There are so many questions that we have about history. Granted, I remember a lot of information because I teach the subject year after year, but there are times I am stumped. And each year I have to review those topics that I don't really like. Yes, there are historical topics I don't enjoy (sorry American Revolution & Civil War historians). So instead of focusing my attention on getting students to memorize, I started looking at flipped learning and really teaching about access to information. Rather than reading every word of the textbook, I recommend a shortened version in combination with support videos.
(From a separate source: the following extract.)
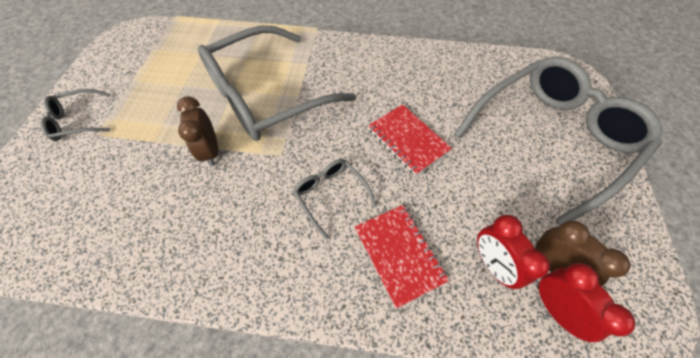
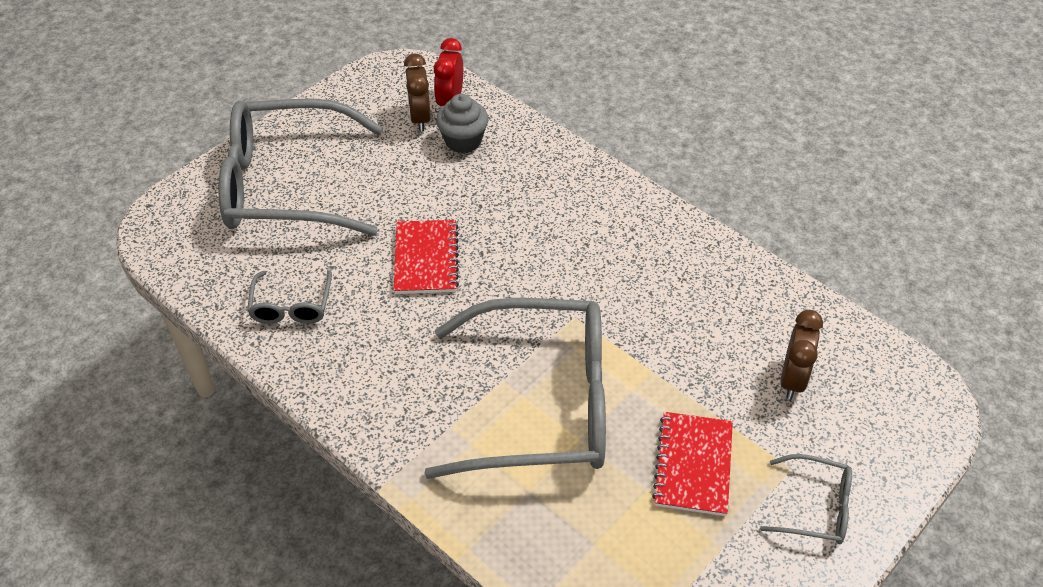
camera: 145 degrees left, 10 degrees down
brown clock [177,96,218,166] -> brown clock moved to [780,310,823,399]
grey glasses [293,159,377,240] -> grey glasses moved to [247,270,332,324]
red notebook [355,205,449,308] -> red notebook moved to [652,412,733,516]
red clock [477,215,550,289] -> grey cupcake [436,94,488,154]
In class, we focus on activities. I love using discussion models, word sorts, map activities, sculpture, visualization methods, etc. It's in class where I can watch students struggle with content and learn how to mine the massive amounts of information to decide what is most important.
To teach about primary source documents, I developed a structured discussion protocol. I will be presenting it at a few conferences this year and hope that it might be helpful in any history class. My presentation and resources are linked here. This activity his pretty intensive, but it really challenges students to become the historians. They can focus on a text and dive into the author's or artist's world.
The structured academic discussion I will be presenting is just one model that I use in class. I find that using protocols requires students to synthesize a lot of information into a very focused and purposeful discussion. And in the last few years I have seen some (slight) improvement in writing. The link between speaking and writing is sometimes absent in classes. Teachers often skip from reading to writing and forget that there needs to be time given for students to talk about the content.